Pitfall: Interpersonal conflict.
Solution:  Conflict is unavoidable, but there are ways of dealing with it gracefully and these will be studied and implemented (e.g. Non Violent Communication). Also friendly competition can stimulate creativity.
Pitfall: The initial group may be exclusive and isolationist.
Solution: An attitude of service, philanthropy and social justice will be cultivated. Some initial isolationism and exclusivity is necessary to start the project, but will be detrimental if continued after the first few years. For more about why isolationism is not a bad thing for the initial stages, see the hyperlink on page 4.
Pitfall: Economists will balk at local economies because they think that they do not take into account comparative advantage, even for basic needs like food.  
Pitfall: Strictly Local Production of the basic goods of food, water, shelter, healthcare and clothes will not be possible.

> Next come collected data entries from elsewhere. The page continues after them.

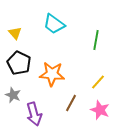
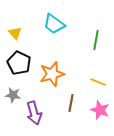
orange star: rotated 20 degrees counterclockwise
yellow line: rotated 70 degrees clockwise
gray star: rotated 14 degrees counterclockwise
brown line: rotated 18 degrees counterclockwise
purple arrow: moved 1 px up
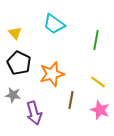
yellow line: rotated 14 degrees clockwise
brown line: moved 3 px up
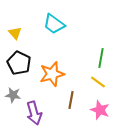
green line: moved 5 px right, 18 px down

Solution: Some technologies are better than others when the strictly local constraint is imposed. If a technology leads to non-local production, it will be abandoned in favor of one which can be kept local.
Pitfall: The project sounds like socialism.
Solution: The project does involve a planned aspect. But this planning is for a technology ecosystem, not for an economy. The economy that evolves from this technological opportunity is unknown. It may involve market economy, gift economy, coops, etc. The other reason this is not a socialist project is because the planning (and implementation) is on a village scale, not on a notion-state or more global scale. Also, thought the initial planning is partially hierarchical, the governance of the village is not determined at this stage. I hope it can be run by consensus.
Conclusion:
This is an opportunity for x to fund an innovative quest for solutions to some entrenched ills of the industrialized global economy and to preserve that which is best in our civilization in the face of dwindling fossil fuel supplies.  With the risks of widespread social disruption from a financial or economic collapse, it is essential to develop diverse, local safety nets, which will protect and empower resilient communities of free individuals.  Luxury lifestyles notwithstanding, the basic needs of a small group can be met with local, appropriate, environmentally benign technology.  When this foundation of Local Economies for Basic Needs is laid, a society is more likely to stay open than slide into fascism.